» Given passage:
+===+

Jeremy Hunt should hold on to his reputation for economic competence.

Chancellor Jeremy Hunt outside the BBC studios talking to the press ahead of his 2023 autumn statement.
Jeremy Hunt briefing the press ahead of his autumn statement. The statement is now being touted as another chance for a reset.

The briefing frenzy about the autumn statement shows why we should revert to the commitment to only one major fiscal event a year, argues Jill Rutter

In a recent episode of their podcast, Ed Balls and George Osborne bemoaned the official preference (shared by IfG) for a single fiscal event a year – something that is the norm in most other countries. According to them, officials in search of a quiet life want to deny a chancellor the chance to make the political weather, by halving his opportunities to dominate the broadcast schedules and grab headlines.

This week’s autumn statement is now being touted as another chance for a reset, in an autumn of resets. An opportunity for Rishi Sunak and Jeremy Hunt to declare an economic corner has been turned, to spend the fiscal ‘headroom’ created by the combination of higher than expected inflation with the decision to freeze tax allowances (and quite possibly public service budgets) in cash terms.

+===+

» Task set:
• A. For the passage on the autumn statement, decide whether each statement agrees with it: (i) Ed Balls and George Osborne favor holding a single fiscal event a year; (ii) a single fiscal event a year is the norm in most other countries; (iii) the fiscal headroom stems partly from the decision to freeze tax allowances. Answer yes or no for each and quote the deciding words.
• B. Extract from the autumn statement passage the portion starting at "In a recent" and ending at "and grab headlines.".

» Dataset content:
+===+

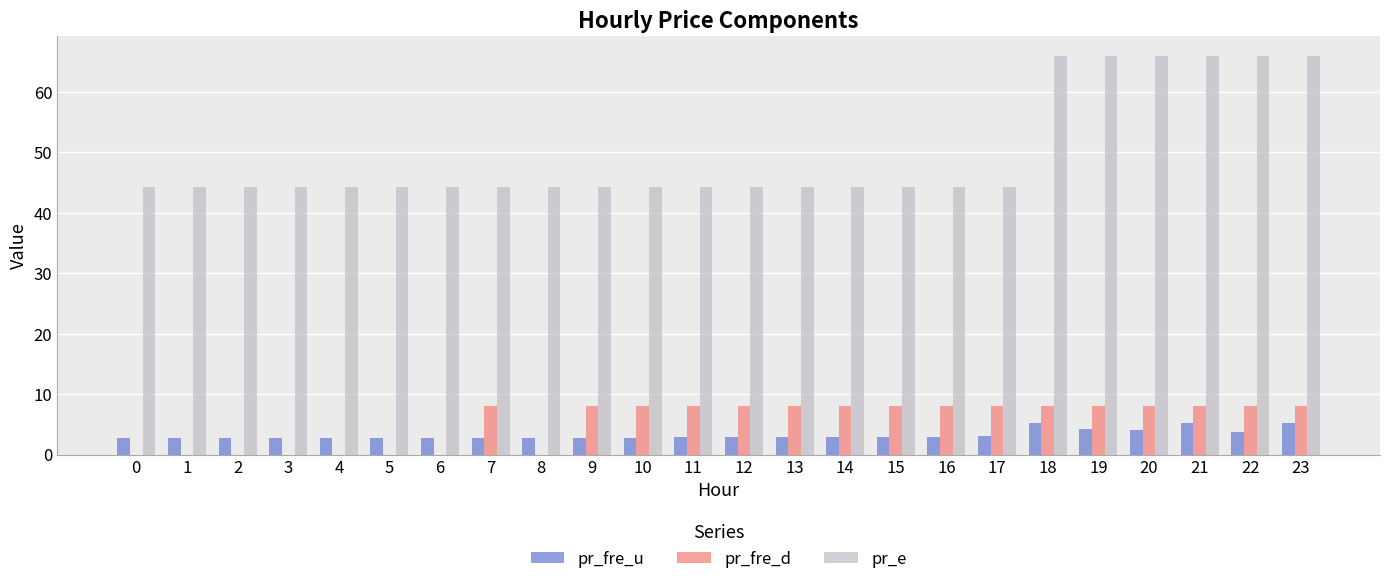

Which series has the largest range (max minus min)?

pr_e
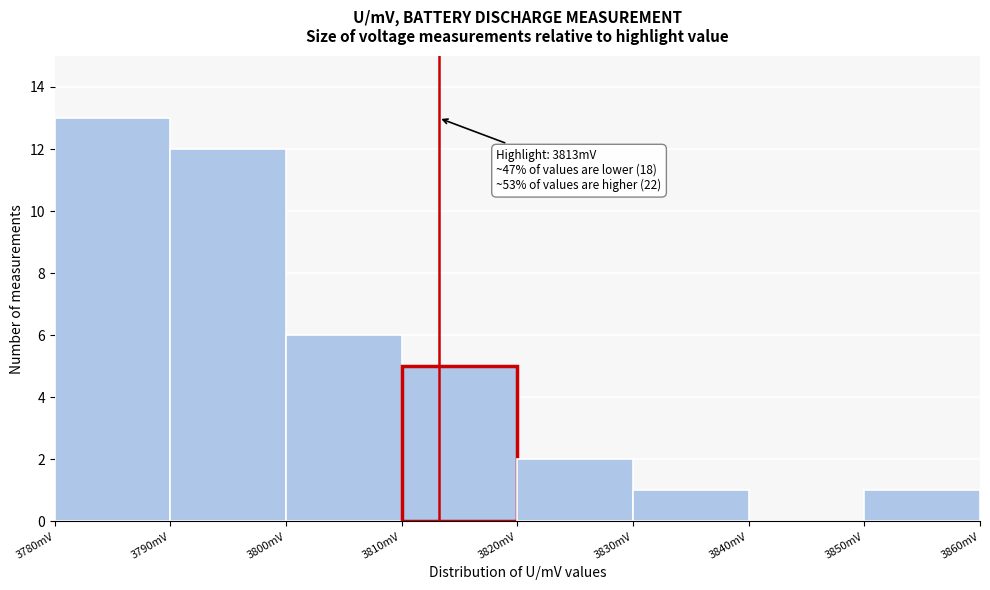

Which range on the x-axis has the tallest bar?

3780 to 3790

+===+

» Per-task answers:
• A.
(i) No: "Ed Balls and George Osborne bemoaned the official preference (shared by IfG) for a single fiscal event a year"
(ii) Yes: "something that is the norm in most other countries"
(iii) Yes: "created by the combination of higher than expected inflation with the decision to freeze tax allowances"

• B.
In a recent episode of their podcast, Ed Balls and George Osborne bemoaned the official preference (shared by IfG) for a single fiscal event a year – something that is the norm in most other countries. According to them, officials in search of a quiet life want to deny a chancellor the chance to make the political weather, by halving his opportunities to dominate the broadcast schedules and grab headlines.